A Assembleia Legislativa de Minas Gerais (ALMG) aprovou, na última quarta-feira (30/3), em segundo turno, a recomposição salarial de 10,06% a todos os servidores públicos de Minas Gerais. Com a aprovação do substitutivo número um do PL 3.568/22, que reestrutura os vencimentos do funcionalismo, os deputados garantiram também gatilhos que preveem mais 14% de aumento aos servidores da Segurança Pública e da Saúde, percentual que será somado à recomposição dada a todo o funcionalismo. E estabelece, ainda, o reajuste para os trabalhadores da Educação básica do estado em 33,24%, além dos 10,06% já propostos. O índice correspondente à atualização do piso salarial nacional.

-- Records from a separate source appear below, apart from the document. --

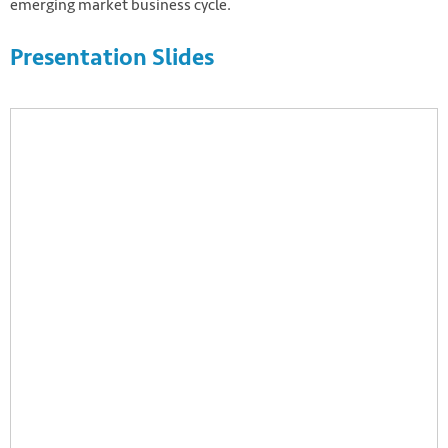
emerging market business cycle.
Presentation Slides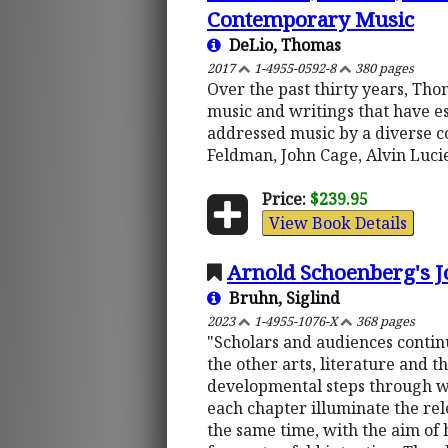
Contemporary Music
DeLio, Thomas
2017
1-4955-0592-8
380 pages
Over the past thirty years, Th
music and writings that have es
addressed music by a diverse c
Feldman, John Cage, Alvin Lucie
Price:
$239.95
View Book Details
Arnold Schoenberg's J
Bruhn, Siglind
2023
1-4955-1076-X
368 pages
"Scholars and audiences contin
the other arts, literature and th
developmental steps through wh
each chapter illuminate the rel
the same time, with the aim of 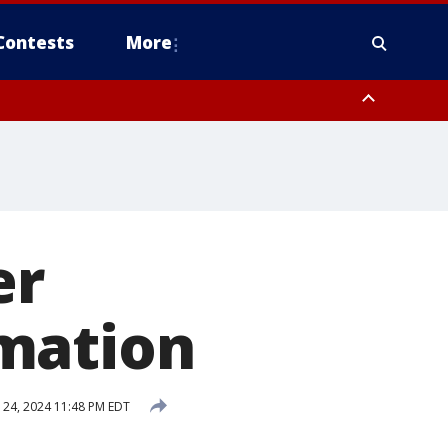
Contests
More
er
mation
24, 2024 11:48 PM EDT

Agora, o veto parcial do governador será encaminhado para a Assembleia Legislativa. Na sequência, os deputados estaduais vão analisá-lo e votá-lo, podendo mantê-lo ou derrubá-lo. Caso os vetos sejam mantidos, a matéria será sancionada mantendo o reajuste salarial de 10,06% para todos os servidores públicos de Minas. Caso os parlamentares derrubem o veto, será válido o texto aprovado pela ALMG, com os acréscimos para o funcionalismo da Saúde, Educação e Segurança Pública.